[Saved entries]
=== Section Start ===

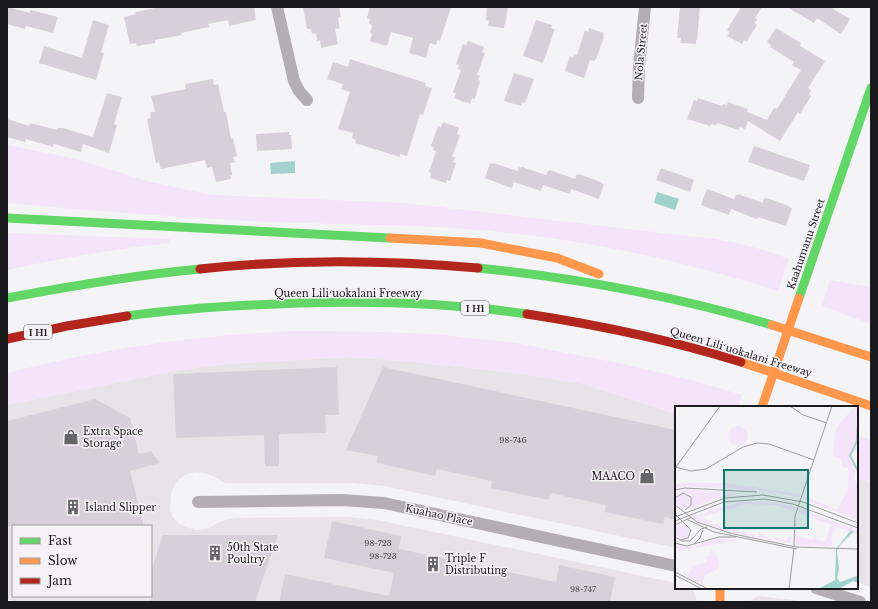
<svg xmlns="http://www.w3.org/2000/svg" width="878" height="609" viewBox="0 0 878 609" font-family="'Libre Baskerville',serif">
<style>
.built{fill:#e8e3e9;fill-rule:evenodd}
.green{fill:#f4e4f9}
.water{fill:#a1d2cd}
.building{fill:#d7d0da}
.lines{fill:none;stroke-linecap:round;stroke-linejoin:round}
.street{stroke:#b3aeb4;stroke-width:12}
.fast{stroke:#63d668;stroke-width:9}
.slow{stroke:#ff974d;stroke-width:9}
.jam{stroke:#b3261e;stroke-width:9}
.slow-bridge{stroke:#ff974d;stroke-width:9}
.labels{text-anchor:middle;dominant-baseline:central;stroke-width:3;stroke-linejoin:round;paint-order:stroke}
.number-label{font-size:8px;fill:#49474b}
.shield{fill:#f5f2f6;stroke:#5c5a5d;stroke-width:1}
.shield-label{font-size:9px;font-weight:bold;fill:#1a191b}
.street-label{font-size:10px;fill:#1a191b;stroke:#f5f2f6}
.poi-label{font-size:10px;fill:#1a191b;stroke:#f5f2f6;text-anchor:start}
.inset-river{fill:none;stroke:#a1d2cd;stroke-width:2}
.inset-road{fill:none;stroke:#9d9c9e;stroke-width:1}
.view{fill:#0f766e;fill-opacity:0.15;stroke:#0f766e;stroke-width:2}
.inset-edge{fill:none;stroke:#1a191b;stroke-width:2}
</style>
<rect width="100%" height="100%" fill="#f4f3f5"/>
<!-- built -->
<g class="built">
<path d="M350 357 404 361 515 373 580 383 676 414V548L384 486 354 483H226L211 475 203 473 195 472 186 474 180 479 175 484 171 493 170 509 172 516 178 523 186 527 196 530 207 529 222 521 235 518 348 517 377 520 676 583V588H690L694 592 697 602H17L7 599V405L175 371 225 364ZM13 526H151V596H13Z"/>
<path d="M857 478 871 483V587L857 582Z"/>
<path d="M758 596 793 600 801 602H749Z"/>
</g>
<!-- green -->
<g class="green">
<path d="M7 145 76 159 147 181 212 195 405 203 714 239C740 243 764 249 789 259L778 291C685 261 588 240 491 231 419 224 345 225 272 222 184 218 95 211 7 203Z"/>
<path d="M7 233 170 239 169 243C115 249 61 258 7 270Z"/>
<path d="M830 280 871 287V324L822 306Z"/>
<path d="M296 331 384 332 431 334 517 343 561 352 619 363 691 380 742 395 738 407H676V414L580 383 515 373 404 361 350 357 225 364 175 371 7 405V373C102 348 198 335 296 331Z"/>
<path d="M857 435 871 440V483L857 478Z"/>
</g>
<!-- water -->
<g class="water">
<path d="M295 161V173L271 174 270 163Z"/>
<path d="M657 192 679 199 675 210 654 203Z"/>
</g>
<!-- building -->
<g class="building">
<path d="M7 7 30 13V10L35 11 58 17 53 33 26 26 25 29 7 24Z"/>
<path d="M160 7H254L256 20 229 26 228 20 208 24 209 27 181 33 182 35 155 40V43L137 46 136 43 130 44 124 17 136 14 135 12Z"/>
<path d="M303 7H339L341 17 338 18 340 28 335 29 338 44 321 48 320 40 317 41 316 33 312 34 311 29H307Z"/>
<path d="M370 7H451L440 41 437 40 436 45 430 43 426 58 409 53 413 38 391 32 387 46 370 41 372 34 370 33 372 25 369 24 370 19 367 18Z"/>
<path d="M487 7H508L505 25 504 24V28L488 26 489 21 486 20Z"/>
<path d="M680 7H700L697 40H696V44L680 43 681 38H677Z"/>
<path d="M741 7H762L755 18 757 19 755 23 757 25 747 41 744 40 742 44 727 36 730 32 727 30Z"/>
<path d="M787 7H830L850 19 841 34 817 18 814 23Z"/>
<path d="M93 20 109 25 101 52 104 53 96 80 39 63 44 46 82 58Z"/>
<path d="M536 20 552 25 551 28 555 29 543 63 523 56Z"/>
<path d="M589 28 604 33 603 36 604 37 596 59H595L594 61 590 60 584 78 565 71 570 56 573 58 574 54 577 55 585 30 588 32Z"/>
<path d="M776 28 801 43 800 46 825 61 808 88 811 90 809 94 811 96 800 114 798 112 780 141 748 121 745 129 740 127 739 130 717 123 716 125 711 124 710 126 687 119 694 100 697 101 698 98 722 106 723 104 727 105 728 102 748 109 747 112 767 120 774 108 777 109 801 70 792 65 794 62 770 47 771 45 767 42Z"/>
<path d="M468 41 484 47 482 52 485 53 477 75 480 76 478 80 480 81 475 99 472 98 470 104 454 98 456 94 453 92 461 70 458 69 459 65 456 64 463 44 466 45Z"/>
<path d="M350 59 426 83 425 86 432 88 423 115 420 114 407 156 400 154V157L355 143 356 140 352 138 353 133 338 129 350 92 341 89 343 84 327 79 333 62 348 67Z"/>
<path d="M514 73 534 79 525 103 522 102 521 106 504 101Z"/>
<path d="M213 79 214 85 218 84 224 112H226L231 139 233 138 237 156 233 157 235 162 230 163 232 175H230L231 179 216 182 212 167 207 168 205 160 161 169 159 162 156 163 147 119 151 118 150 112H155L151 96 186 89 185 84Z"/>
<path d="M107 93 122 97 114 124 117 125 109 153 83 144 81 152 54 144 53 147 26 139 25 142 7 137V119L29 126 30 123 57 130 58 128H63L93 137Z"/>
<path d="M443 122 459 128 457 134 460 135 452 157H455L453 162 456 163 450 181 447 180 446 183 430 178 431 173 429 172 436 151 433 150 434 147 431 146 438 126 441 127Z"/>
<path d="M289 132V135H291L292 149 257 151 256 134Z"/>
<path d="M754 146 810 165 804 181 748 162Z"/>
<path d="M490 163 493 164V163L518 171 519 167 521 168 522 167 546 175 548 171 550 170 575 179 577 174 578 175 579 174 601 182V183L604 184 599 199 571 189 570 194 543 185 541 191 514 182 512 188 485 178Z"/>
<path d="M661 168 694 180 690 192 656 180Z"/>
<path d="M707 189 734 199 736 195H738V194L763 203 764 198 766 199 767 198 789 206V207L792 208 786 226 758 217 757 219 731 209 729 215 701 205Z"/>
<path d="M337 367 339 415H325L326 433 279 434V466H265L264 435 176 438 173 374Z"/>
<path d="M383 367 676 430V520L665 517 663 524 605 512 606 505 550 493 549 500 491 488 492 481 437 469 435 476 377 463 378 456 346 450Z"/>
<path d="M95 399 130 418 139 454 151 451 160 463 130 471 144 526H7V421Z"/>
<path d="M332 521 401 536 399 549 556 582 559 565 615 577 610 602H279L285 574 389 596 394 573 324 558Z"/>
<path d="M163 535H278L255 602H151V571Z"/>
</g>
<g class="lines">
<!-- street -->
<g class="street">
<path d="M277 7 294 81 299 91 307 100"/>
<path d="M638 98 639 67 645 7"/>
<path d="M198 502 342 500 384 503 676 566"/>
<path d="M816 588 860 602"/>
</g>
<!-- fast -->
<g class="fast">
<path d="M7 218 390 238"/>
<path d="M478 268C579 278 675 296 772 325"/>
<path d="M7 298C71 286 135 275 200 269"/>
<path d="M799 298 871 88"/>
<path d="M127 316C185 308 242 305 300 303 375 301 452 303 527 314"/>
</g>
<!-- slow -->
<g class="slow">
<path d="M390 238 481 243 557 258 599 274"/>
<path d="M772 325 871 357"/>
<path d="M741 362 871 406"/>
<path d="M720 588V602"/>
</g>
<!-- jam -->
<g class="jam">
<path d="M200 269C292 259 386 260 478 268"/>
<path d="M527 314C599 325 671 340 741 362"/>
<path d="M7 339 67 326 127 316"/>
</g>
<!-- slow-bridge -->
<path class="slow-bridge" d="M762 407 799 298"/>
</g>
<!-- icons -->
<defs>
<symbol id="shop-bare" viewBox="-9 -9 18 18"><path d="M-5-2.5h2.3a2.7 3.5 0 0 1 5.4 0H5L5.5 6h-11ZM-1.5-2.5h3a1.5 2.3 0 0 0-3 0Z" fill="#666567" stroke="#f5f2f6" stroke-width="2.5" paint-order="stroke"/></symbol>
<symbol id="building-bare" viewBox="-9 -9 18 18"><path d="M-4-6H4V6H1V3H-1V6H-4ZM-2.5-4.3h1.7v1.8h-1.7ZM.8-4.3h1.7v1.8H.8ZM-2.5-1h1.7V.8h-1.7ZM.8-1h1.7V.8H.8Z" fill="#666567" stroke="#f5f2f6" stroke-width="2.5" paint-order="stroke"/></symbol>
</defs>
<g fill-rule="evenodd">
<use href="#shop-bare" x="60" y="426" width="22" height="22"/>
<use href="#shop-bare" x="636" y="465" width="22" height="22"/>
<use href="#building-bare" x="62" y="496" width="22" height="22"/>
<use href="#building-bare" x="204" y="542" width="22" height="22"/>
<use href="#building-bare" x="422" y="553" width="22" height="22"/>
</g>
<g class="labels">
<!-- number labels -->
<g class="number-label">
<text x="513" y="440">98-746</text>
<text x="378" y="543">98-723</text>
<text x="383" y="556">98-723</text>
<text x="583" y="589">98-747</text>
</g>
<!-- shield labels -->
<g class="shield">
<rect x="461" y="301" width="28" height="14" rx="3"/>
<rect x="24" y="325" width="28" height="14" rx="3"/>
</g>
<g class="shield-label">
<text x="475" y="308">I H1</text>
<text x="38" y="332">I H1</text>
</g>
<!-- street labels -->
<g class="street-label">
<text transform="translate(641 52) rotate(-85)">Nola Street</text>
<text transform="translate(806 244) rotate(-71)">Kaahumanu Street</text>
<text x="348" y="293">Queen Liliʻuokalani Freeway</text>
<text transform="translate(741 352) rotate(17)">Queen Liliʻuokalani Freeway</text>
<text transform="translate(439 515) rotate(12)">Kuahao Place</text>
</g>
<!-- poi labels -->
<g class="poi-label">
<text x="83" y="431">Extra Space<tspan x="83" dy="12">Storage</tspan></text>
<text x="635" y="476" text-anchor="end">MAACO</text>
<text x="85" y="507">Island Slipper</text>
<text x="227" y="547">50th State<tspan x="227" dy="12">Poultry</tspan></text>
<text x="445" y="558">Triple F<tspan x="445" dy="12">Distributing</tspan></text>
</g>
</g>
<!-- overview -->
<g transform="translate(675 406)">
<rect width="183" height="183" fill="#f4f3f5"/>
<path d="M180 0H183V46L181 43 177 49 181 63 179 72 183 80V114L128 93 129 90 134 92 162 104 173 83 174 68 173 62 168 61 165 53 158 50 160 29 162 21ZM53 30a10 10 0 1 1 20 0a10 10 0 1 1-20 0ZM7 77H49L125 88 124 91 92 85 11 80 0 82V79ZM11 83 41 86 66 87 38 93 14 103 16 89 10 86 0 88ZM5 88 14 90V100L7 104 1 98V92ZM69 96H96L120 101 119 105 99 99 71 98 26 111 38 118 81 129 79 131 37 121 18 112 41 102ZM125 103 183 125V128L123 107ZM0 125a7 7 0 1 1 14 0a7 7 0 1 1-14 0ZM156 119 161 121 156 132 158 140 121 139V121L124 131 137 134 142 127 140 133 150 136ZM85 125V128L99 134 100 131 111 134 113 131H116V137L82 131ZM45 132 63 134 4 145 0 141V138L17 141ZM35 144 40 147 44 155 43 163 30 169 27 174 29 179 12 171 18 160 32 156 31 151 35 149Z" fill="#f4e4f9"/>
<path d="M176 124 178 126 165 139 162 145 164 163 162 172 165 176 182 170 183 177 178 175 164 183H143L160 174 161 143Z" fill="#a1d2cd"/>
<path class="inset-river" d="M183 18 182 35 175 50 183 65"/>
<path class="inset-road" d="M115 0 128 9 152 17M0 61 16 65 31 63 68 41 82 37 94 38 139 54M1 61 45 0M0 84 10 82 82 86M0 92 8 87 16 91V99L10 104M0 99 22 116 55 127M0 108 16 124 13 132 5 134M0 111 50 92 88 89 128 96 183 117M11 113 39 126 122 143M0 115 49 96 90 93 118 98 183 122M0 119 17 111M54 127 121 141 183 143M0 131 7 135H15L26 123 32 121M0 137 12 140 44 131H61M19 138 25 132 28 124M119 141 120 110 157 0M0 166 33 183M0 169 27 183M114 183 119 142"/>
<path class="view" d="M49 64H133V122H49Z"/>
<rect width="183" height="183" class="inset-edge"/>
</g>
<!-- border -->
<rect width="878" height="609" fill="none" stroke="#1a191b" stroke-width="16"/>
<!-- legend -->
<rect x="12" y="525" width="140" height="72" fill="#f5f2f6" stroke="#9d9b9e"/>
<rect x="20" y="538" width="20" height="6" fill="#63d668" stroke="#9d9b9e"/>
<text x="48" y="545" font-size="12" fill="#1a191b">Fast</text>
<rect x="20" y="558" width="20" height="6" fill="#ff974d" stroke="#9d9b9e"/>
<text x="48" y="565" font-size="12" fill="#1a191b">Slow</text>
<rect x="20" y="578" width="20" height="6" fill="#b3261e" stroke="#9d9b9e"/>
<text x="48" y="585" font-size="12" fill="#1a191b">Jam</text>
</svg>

=== Section End ===

=== What you need to do ===
Whenever the string "evenodd" turns up in a line of the data, copy that line.

=== Result of the exercise ===
.built{fill:#e8e3e9;fill-rule:evenodd}
<g fill-rule="evenodd">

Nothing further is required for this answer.